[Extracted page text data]
"""

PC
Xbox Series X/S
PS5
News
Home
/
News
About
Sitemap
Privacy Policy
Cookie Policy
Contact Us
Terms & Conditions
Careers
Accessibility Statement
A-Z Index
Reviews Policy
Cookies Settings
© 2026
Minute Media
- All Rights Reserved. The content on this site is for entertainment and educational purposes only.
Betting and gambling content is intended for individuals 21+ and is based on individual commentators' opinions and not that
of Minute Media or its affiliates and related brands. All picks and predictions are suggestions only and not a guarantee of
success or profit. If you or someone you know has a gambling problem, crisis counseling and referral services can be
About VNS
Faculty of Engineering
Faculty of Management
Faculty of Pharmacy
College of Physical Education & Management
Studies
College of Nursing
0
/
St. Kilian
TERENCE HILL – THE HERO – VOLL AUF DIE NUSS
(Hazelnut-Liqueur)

"""

## Exercise
Retype all the records above without changing a word.

## Solution to this problem
PC
Xbox Series X/S
PS5
News
Home
/
News
About
Sitemap
Privacy Policy
Cookie Policy
Contact Us
Terms & Conditions
Careers
Accessibility Statement
A-Z Index
Reviews Policy
Cookies Settings
© 2026
Minute Media
- All Rights Reserved. The content on this site is for entertainment and educational purposes only.
Betting and gambling content is intended for individuals 21+ and is based on individual commentators' opinions and not that
of Minute Media or its affiliates and related brands. All picks and predictions are suggestions only and not a guarantee of
success or profit. If you or someone you know has a gambling problem, crisis counseling and referral services can be
About VNS
Faculty of Engineering
Faculty of Management
Faculty of Pharmacy
College of Physical Education & Management
Studies
College of Nursing
0
/
St. Kilian
TERENCE HILL – THE HERO – VOLL AUF DIE NUSS
(Hazelnut-Liqueur)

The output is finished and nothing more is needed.